This post originally appeared on HL7 blog – reposting here with permission:
Excitement Filled the Room
It was already 9:23 am. One could argue that on a normal Saturday morning, that’s an early start time.
But I was late. The conference room at the Hyatt Regency San Antonio on the Riverwalk was packed … and buzzing with excitement over FHIR resources, interoperability and the like:
I later learned the total number of participants at the HL7 FHIR Connectathon 14 was 200+ (a sharp increase from the 6 who attended the first Connectathon just a few years ago).
It seemed like 20+ round tables, packed close to each other, each with 6 to 10 participants, elbow to elbow. Some attendees engaged in lively discussion, some furiously wrote code, and some just stared at their screens (most displaying a FHIR resource page) brows creased in concentration.
Where Do I Start?
Why couldn’t I drag my behind out of bed a little earlier for the opening remarks so I could orient myself better?
Which table should I start from?
In this mild confusion, I walked past each table to see if I could find anyone I knew or a track I was familiar with.
What were these guys doing at a Connectathon? I had heard this wasn’t like a certification, but rather more about people testing their FHIR client or server applications against a series of test scripts.
Were there prizes?
How I Landed in the Medication Track
I saw Grahame Grieve (the “God of FHIR”) from the corner of my eye. I’d met him for the first time the week before. He gave me brief nod and carried on imparting wisdom to a seemingly appreciative colleague.
There were many tracks – from the left corner of the room to the right – Provider Directory and Scheduling, Terminology, Medication, US Core, Attachments, Care Plan, Patients (not just for Beginners), CDS Hooks (must be popular as there were 3 tables), Finance and Payers (2 tables), and so on.
Thankfully Eric Haas, who I’d met a couple of times (he lives in Napa, I’m in San Francisco), waved me over to the Medication Track. I dived right into a discussion about how to derive current medication list from the FHIR Medication resources and then …
Eight Hours Later
Fast forward 8 hours and my head was spinning from drinking from the “FHIR” hose (pardon the pun).
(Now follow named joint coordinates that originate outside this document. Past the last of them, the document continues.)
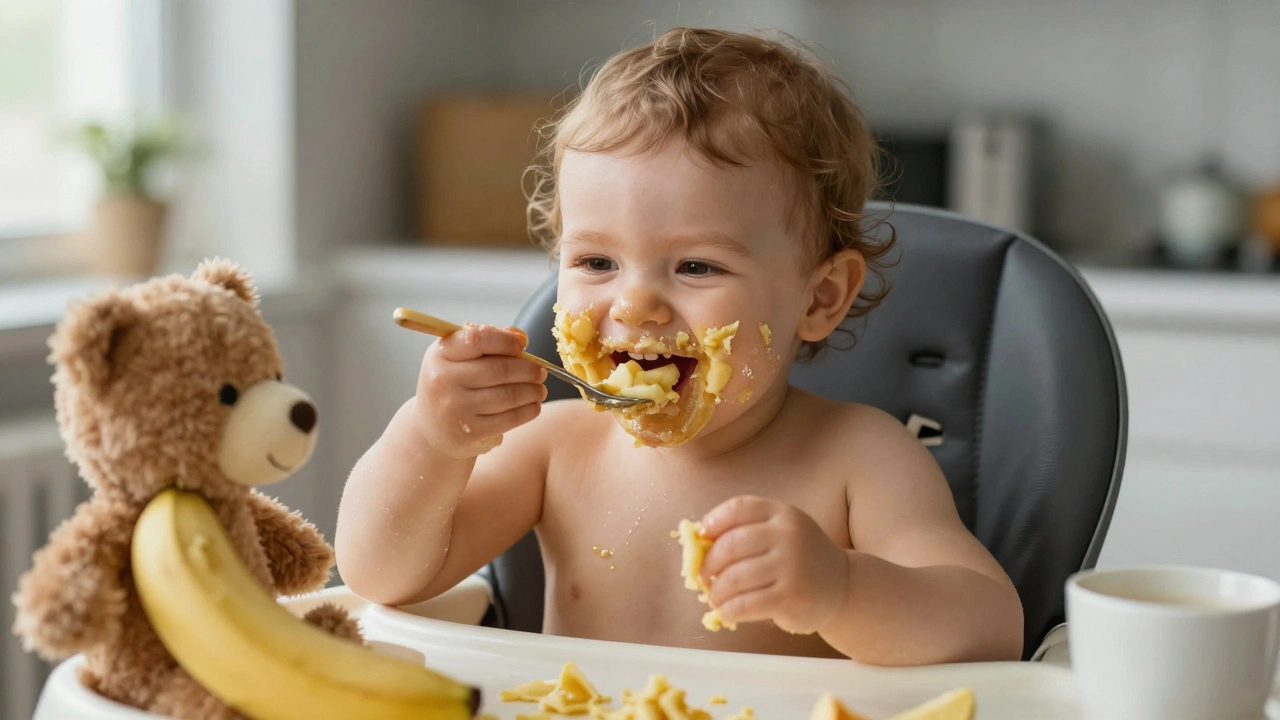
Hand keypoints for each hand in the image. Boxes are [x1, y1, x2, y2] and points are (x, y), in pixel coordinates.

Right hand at [413, 324, 546, 458]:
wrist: (432, 429)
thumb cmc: (451, 384)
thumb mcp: (458, 356)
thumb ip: (488, 340)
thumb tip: (520, 337)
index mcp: (441, 354)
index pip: (478, 339)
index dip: (506, 341)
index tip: (522, 345)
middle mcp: (444, 381)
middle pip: (499, 369)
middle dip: (529, 370)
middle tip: (541, 371)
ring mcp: (456, 409)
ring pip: (509, 395)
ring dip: (533, 391)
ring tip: (540, 389)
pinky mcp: (471, 433)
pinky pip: (510, 418)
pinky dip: (529, 410)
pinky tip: (533, 405)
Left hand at [699, 496, 850, 634]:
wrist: (842, 587)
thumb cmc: (800, 559)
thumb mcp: (781, 534)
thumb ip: (747, 531)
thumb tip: (697, 544)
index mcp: (782, 514)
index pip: (738, 509)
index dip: (713, 522)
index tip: (702, 538)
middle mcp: (788, 535)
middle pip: (730, 545)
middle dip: (708, 565)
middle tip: (702, 578)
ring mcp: (790, 566)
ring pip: (734, 578)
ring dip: (716, 592)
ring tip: (714, 598)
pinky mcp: (790, 597)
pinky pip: (745, 604)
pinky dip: (728, 610)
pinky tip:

It was amazing to get all the first-hand feedback from so many smart people, on a host of issues we were dealing with at work in designing a federated FHIR service that pulls and consolidates patient data from multiple sources.
Key Take Aways
I plan to write more about each of the tracks that I participated in, but here are a few of the quick takeaways:
- With 200+ participants that included providers, EHR vendors, payers, developers, academics and government employees, plus the “Gods of FHIR” – the event was big enough to represent all key aspects of healthcare, but still small enough so that you could walk up to anyone and start a conversation
- The Connectathon is not a certification. Rather, you run your client or server through a series of test scripts, work with track leaders and fellow participants to better understand the nuances of each failure case, and then make the code changes to become compliant.
- While FHIR is a standard for data exchange, that doesn’t mean your internal healthcare data model has to be 100% based on FHIR. This seemed like a common trap people fall into as they tried to design their data repositories to be FHIR compliant. I was glad that veterans like Lloyd McKenzie, Brian Postlethwaite, and Grahame Grieve straightened me out. You should design your schema based on what suits your use case (and data sources) the best and then focus on following FHIR when you are sharing /serving that data to others.
Overall, it was very inspiring to see so many smart people working on many interesting applications, with advanced standards knowledge and all skill levels participating. As a first timer, you can’t ask for a better learning opportunity.